**ASSIGNMENT**:
Print, unchanged, the lines of the entries between the line holding "2: (1531, 857)" and the line holding "118: (1445, 922)", inclusive.
++++++++++++++++++++
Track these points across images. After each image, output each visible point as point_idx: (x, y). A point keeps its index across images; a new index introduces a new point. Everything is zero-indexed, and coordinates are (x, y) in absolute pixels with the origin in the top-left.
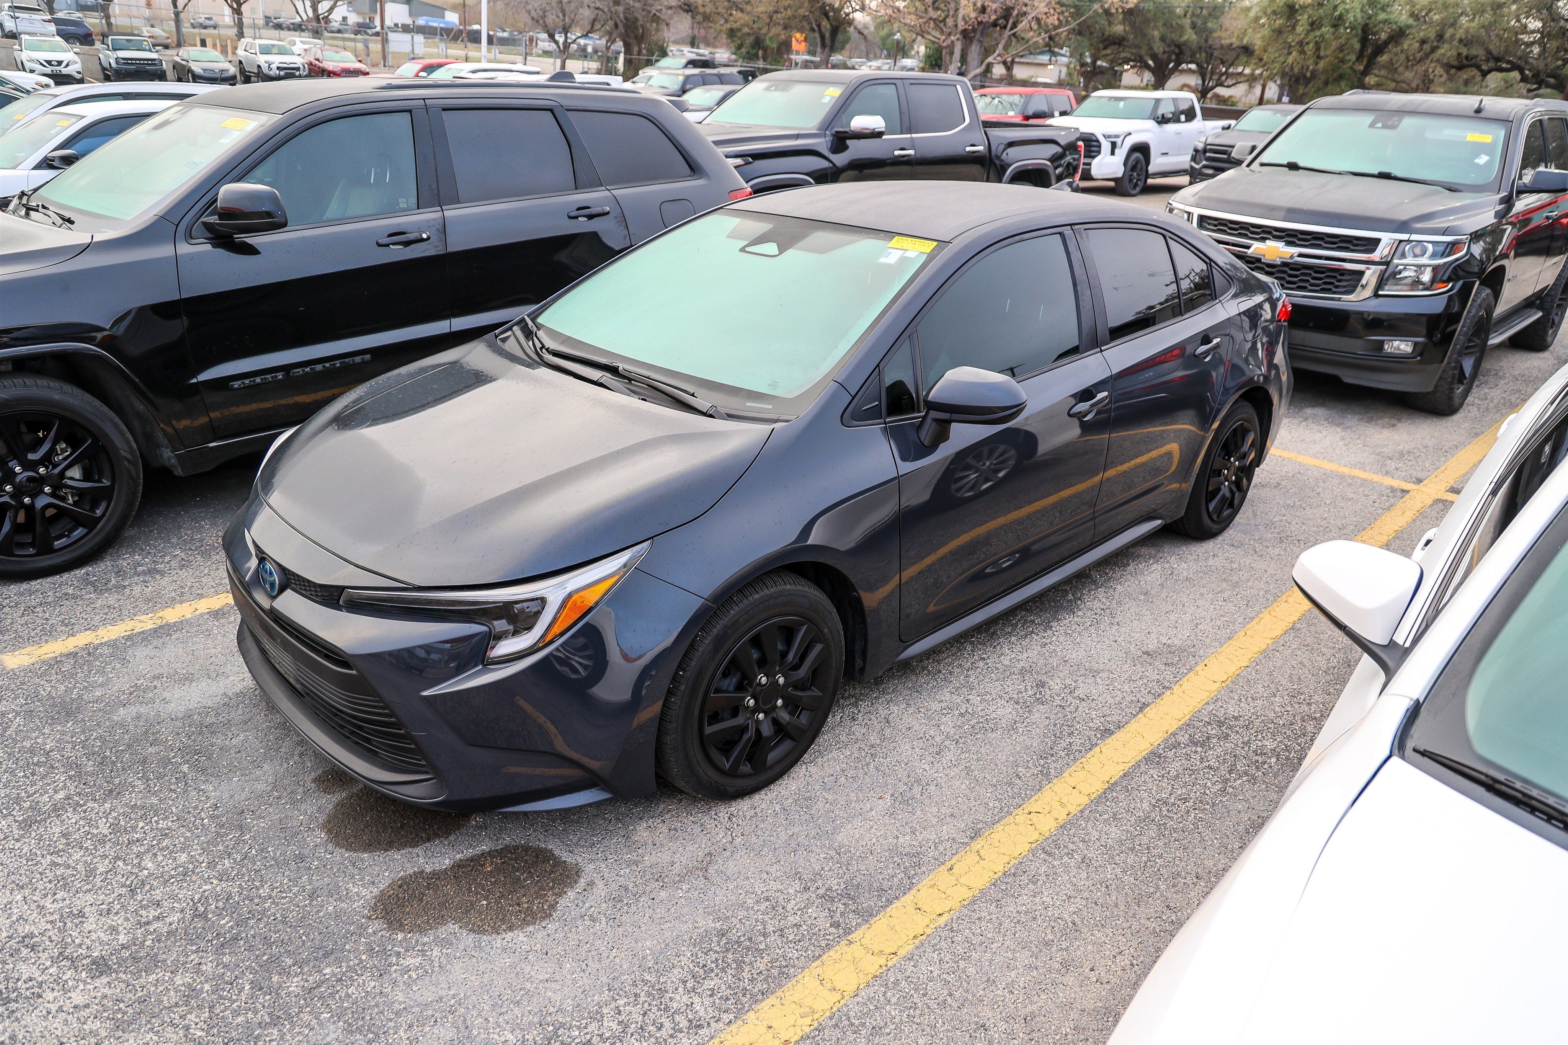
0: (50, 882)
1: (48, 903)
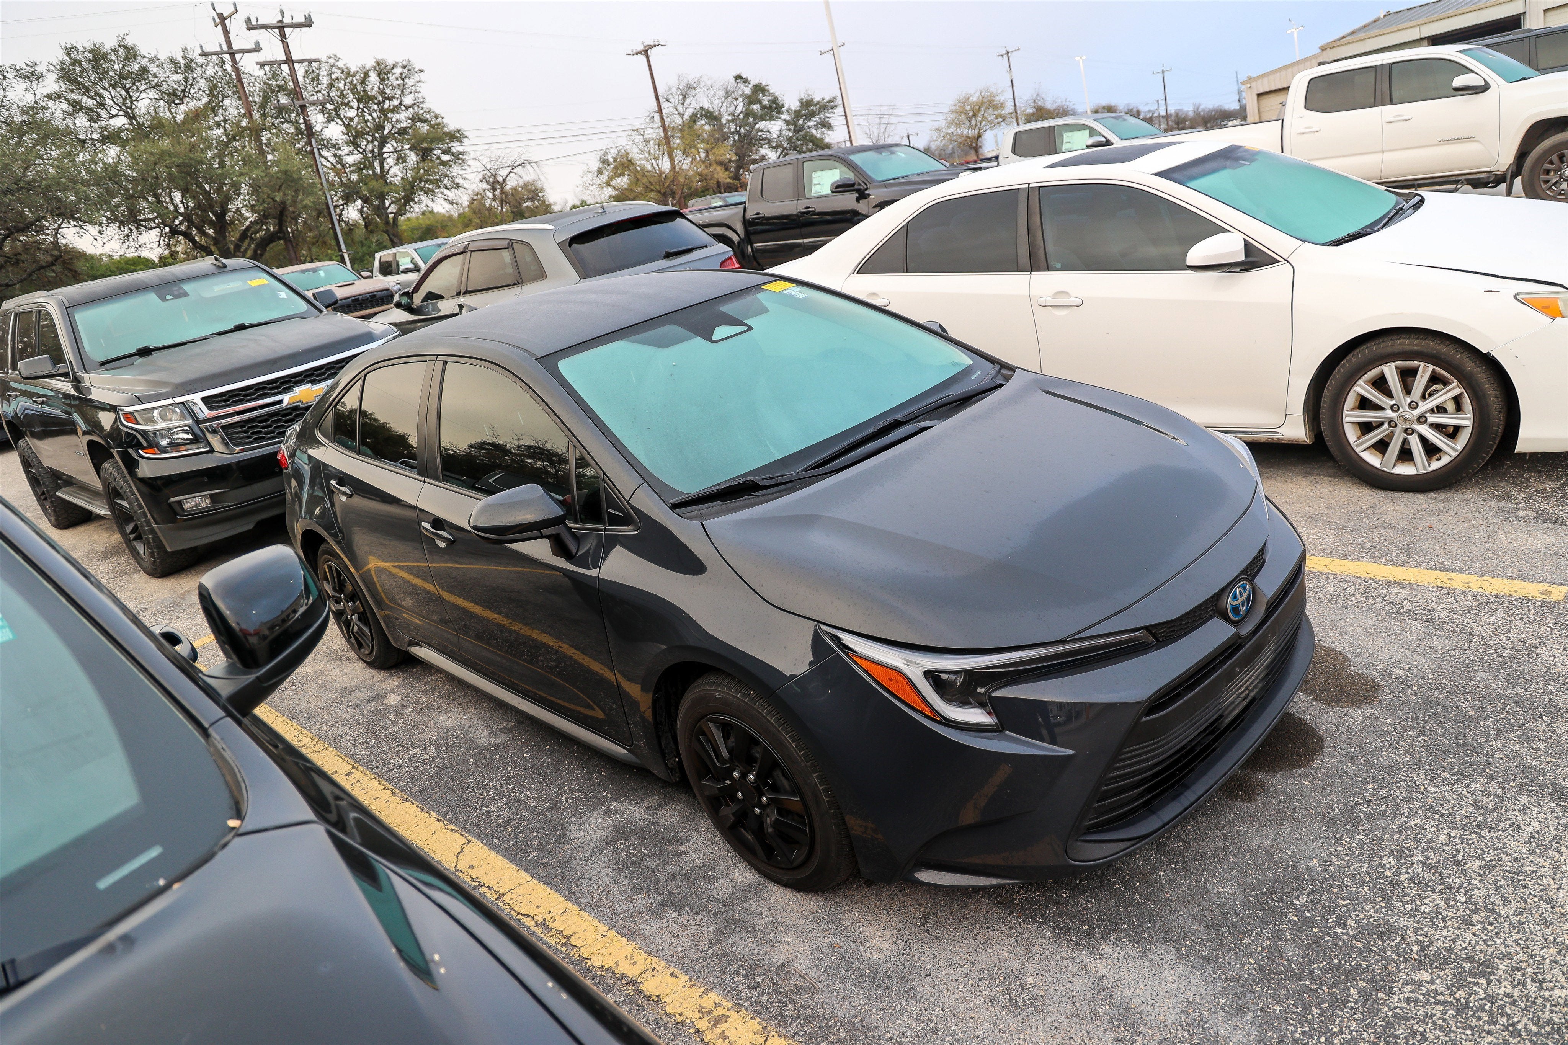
0: (1525, 887)
1: (1546, 870)
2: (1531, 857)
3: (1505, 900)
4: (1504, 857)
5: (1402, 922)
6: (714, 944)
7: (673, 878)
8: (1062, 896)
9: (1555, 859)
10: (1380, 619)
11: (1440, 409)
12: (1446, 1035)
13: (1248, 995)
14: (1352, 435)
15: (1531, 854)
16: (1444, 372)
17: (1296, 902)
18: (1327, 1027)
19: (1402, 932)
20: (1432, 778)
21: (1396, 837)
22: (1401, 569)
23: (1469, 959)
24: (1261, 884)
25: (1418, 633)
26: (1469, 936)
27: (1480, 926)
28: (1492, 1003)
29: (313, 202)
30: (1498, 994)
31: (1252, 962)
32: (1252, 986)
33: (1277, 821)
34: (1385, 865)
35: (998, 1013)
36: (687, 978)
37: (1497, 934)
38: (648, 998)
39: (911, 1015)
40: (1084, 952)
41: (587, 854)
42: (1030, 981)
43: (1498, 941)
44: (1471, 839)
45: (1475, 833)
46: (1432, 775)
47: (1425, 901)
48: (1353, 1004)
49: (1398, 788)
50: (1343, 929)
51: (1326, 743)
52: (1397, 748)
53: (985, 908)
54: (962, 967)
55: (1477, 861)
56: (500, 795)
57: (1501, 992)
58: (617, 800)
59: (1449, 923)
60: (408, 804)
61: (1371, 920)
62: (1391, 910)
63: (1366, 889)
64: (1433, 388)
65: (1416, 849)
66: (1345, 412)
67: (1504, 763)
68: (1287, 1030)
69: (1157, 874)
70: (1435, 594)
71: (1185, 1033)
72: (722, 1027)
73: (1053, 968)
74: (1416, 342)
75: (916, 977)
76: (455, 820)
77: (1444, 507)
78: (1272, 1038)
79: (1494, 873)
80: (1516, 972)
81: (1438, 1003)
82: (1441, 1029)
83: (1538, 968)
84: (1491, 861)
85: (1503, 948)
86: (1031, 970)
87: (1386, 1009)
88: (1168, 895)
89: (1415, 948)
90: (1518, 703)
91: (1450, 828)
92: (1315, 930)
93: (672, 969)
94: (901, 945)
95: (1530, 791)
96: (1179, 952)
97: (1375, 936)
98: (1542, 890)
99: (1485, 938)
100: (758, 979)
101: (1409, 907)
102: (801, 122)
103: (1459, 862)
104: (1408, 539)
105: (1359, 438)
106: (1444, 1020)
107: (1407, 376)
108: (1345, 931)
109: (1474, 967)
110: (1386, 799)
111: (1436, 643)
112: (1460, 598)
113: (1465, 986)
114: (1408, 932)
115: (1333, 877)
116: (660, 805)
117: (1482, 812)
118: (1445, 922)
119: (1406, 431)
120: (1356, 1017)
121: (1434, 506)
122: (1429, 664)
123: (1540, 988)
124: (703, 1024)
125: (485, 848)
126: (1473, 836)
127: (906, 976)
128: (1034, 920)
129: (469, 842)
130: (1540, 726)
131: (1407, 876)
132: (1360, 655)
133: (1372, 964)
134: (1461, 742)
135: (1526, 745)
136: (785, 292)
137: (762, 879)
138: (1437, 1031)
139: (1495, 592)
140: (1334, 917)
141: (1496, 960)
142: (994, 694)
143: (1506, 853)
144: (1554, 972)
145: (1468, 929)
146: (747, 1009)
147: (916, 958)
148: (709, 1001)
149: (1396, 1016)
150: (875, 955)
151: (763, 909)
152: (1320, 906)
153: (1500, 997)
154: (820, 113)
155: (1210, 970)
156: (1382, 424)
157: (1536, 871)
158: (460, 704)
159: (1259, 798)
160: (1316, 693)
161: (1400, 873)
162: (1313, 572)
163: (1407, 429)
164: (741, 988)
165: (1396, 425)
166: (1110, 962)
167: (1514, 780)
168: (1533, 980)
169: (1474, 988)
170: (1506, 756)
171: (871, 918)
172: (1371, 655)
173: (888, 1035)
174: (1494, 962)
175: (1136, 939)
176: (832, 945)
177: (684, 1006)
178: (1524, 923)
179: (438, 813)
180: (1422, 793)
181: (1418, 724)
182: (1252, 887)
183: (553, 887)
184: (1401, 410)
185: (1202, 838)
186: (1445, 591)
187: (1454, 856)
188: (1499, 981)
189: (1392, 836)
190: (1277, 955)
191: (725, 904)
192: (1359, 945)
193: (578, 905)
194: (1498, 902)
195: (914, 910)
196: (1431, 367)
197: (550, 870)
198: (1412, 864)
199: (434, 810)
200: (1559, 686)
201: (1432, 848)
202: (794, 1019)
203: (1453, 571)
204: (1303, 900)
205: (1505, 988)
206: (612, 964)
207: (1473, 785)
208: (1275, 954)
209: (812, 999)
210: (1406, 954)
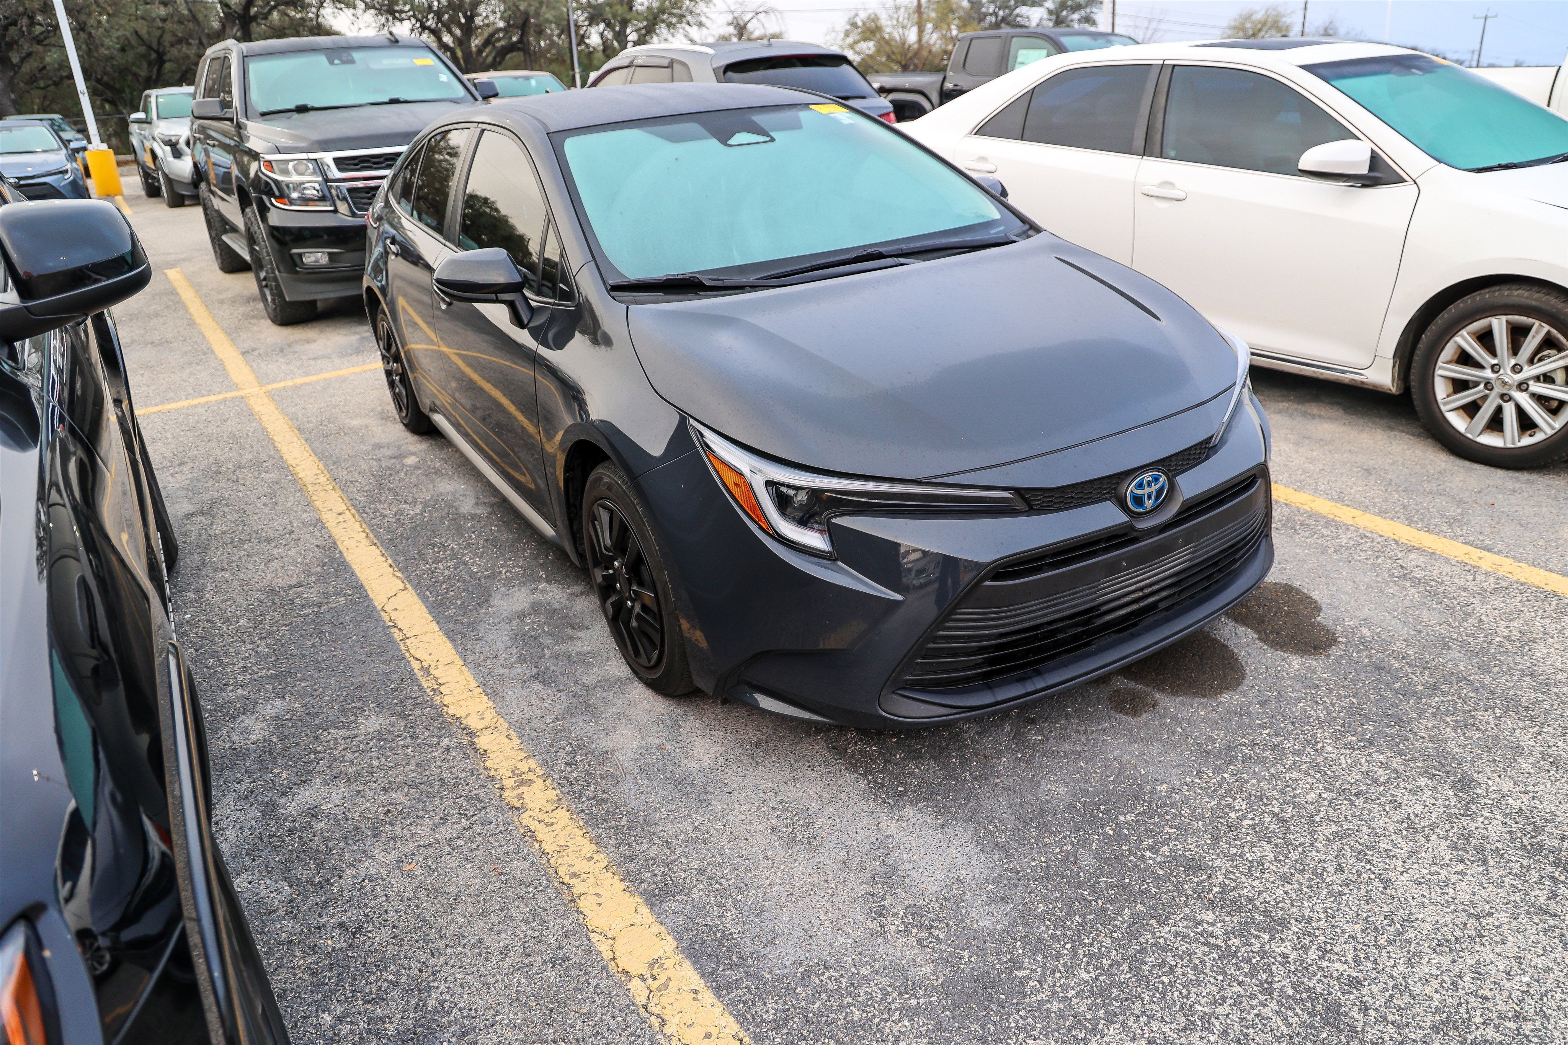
0: (1368, 862)
1: (1401, 852)
2: (1394, 837)
3: (1339, 869)
4: (1365, 829)
5: (1218, 863)
6: (558, 720)
7: (556, 657)
8: (895, 756)
9: (1418, 844)
10: (1379, 579)
11: (1547, 378)
12: (1195, 975)
13: (1020, 888)
14: (1441, 390)
15: (1395, 833)
16: (1560, 336)
17: (1122, 818)
18: (1079, 937)
19: (1212, 871)
20: (1338, 738)
21: (1262, 784)
22: (1434, 537)
23: (1266, 913)
24: (1097, 793)
25: (1412, 601)
26: (1279, 892)
27: (1296, 886)
28: (1262, 958)
29: (555, 17)
30: (1274, 951)
31: (1043, 859)
32: (1029, 881)
33: (1148, 741)
34: (1234, 807)
35: (773, 841)
36: (519, 741)
37: (1310, 897)
38: (476, 750)
39: (692, 823)
40: (885, 811)
41: (497, 620)
42: (819, 822)
43: (1306, 904)
44: (1341, 804)
45: (1350, 800)
46: (1337, 737)
47: (1255, 849)
48: (1118, 923)
49: (1295, 739)
50: (1153, 854)
51: (1246, 681)
52: (1317, 703)
53: (817, 748)
54: (765, 794)
55: (1333, 826)
56: (454, 555)
57: (1278, 951)
58: (548, 581)
59: (1266, 875)
60: (374, 547)
61: (1187, 854)
62: (1214, 849)
63: (1200, 823)
64: (1545, 353)
65: (1277, 800)
66: (1439, 364)
67: (1423, 742)
68: (1038, 928)
69: (999, 758)
70: (1455, 568)
71: (937, 905)
72: (524, 789)
73: (847, 816)
74: (1537, 296)
75: (717, 791)
76: (404, 569)
77: (1520, 488)
78: (1018, 931)
79: (1344, 841)
80: (1306, 937)
81: (1208, 944)
82: (1194, 968)
83: (1332, 938)
84: (1349, 829)
85: (1307, 913)
86: (827, 813)
87: (1150, 936)
88: (998, 781)
89: (1216, 889)
90: (1476, 690)
91: (1325, 789)
92: (1124, 847)
93: (511, 732)
94: (721, 760)
95: (1434, 775)
96: (976, 833)
97: (1182, 869)
98: (1385, 869)
99: (1294, 898)
100: (578, 758)
101: (1234, 851)
102: (1064, 13)
103: (1314, 822)
104: (1459, 511)
105: (1448, 396)
106: (1202, 961)
107: (1518, 334)
108: (1154, 856)
109: (1266, 921)
110: (1275, 747)
111: (1425, 614)
112: (1479, 578)
113: (1244, 936)
114: (1218, 873)
115: (1173, 805)
116: (582, 594)
117: (1369, 782)
118: (1262, 872)
119: (1502, 396)
120: (1115, 935)
121: (1510, 484)
122: (1404, 632)
123: (1321, 958)
124: (508, 783)
125: (416, 597)
126: (1345, 802)
127: (709, 788)
128: (856, 771)
129: (406, 589)
130: (1488, 716)
131: (1251, 822)
132: (1335, 608)
133: (1163, 892)
134: (1390, 712)
135: (1459, 731)
136: (832, 115)
137: (632, 676)
138: (1189, 969)
139: (1523, 580)
140: (1151, 841)
141: (1293, 921)
142: (834, 520)
143: (1369, 826)
144: (1347, 947)
145: (1283, 886)
146: (553, 780)
147: (727, 776)
148: (523, 767)
149: (1156, 944)
150: (693, 764)
151: (618, 702)
152: (1143, 828)
153: (1274, 955)
154: (1086, 6)
155: (996, 857)
156: (1477, 384)
157: (1390, 851)
158: (464, 475)
159: (1144, 715)
160: (1266, 633)
161: (1245, 818)
162: (1336, 521)
163: (1506, 394)
164: (559, 761)
165: (1492, 389)
166: (904, 825)
167: (1423, 761)
168: (1319, 949)
169: (1253, 940)
170: (1430, 736)
171: (708, 732)
172: (1346, 611)
173: (662, 834)
174: (1289, 922)
175: (942, 811)
176: (660, 747)
177: (502, 764)
178: (1345, 895)
179: (395, 561)
180: (1317, 750)
181: (1355, 685)
182: (1085, 792)
183: (453, 641)
184: (1502, 371)
185: (1064, 738)
186: (1467, 568)
187: (1312, 816)
188: (1283, 941)
189: (1259, 781)
190: (1072, 860)
191: (587, 688)
192: (1161, 872)
193: (465, 660)
194: (1331, 868)
195: (750, 735)
196: (1547, 328)
197: (459, 627)
198: (1264, 812)
199: (391, 557)
200: (1535, 684)
201: (1294, 803)
202: (588, 799)
203: (1489, 550)
204: (1129, 817)
205: (1286, 948)
206: (463, 715)
207: (1375, 756)
208: (1071, 858)
209: (614, 786)
210: (1203, 892)
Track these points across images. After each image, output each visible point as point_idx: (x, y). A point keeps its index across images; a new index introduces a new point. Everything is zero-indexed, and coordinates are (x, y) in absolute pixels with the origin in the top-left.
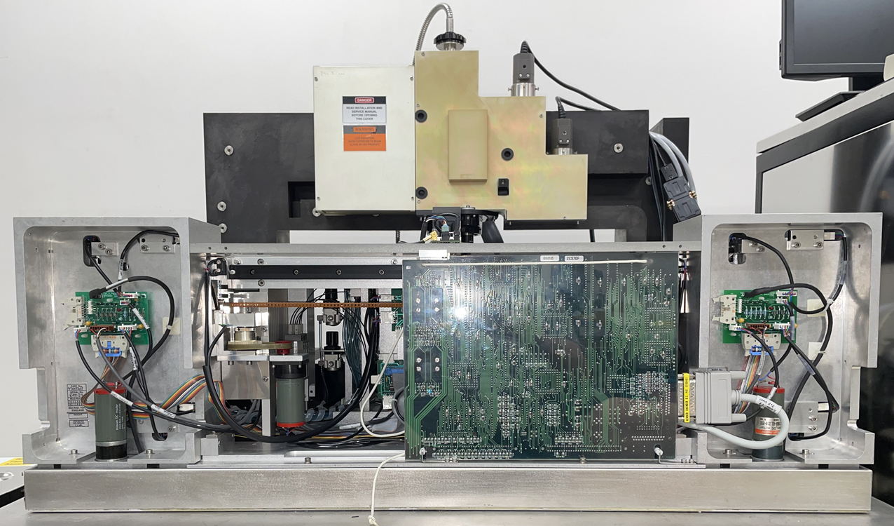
++++++++++++++++++++
**WORKED SOLUTION**:
2: (1531, 857)
3: (1505, 900)
4: (1504, 857)
5: (1402, 922)
6: (714, 944)
7: (673, 878)
8: (1062, 896)
9: (1555, 859)
10: (1380, 619)
11: (1440, 409)
12: (1446, 1035)
13: (1248, 995)
14: (1352, 435)
15: (1531, 854)
16: (1444, 372)
17: (1296, 902)
18: (1327, 1027)
19: (1402, 932)
20: (1432, 778)
21: (1396, 837)
22: (1401, 569)
23: (1469, 959)
24: (1261, 884)
25: (1418, 633)
26: (1469, 936)
27: (1480, 926)
28: (1492, 1003)
29: (313, 202)
30: (1498, 994)
31: (1252, 962)
32: (1252, 986)
33: (1277, 821)
34: (1385, 865)
35: (998, 1013)
36: (687, 978)
37: (1497, 934)
38: (648, 998)
39: (911, 1015)
40: (1084, 952)
41: (587, 854)
42: (1030, 981)
43: (1498, 941)
44: (1471, 839)
45: (1475, 833)
46: (1432, 775)
47: (1425, 901)
48: (1353, 1004)
49: (1398, 788)
50: (1343, 929)
51: (1326, 743)
52: (1397, 748)
53: (985, 908)
54: (962, 967)
55: (1477, 861)
56: (500, 795)
57: (1501, 992)
58: (617, 800)
59: (1449, 923)
60: (408, 804)
61: (1371, 920)
62: (1391, 910)
63: (1366, 889)
64: (1433, 388)
65: (1416, 849)
66: (1345, 412)
67: (1504, 763)
68: (1287, 1030)
69: (1157, 874)
70: (1435, 594)
71: (1185, 1033)
72: (722, 1027)
73: (1053, 968)
74: (1416, 342)
75: (916, 977)
76: (455, 820)
77: (1444, 507)
78: (1272, 1038)
79: (1494, 873)
80: (1516, 972)
81: (1438, 1003)
82: (1441, 1029)
83: (1538, 968)
84: (1491, 861)
85: (1503, 948)
86: (1031, 970)
87: (1386, 1009)
88: (1168, 895)
89: (1415, 948)
90: (1518, 703)
91: (1450, 828)
92: (1315, 930)
93: (672, 969)
94: (901, 945)
95: (1530, 791)
96: (1179, 952)
97: (1375, 936)
98: (1542, 890)
99: (1485, 938)
100: (758, 979)
101: (1409, 907)
102: (801, 122)
103: (1459, 862)
104: (1408, 539)
105: (1359, 438)
106: (1444, 1020)
107: (1407, 376)
108: (1345, 931)
109: (1474, 967)
110: (1386, 799)
111: (1436, 643)
112: (1460, 598)
113: (1465, 986)
114: (1408, 932)
115: (1333, 877)
116: (660, 805)
117: (1482, 812)
118: (1445, 922)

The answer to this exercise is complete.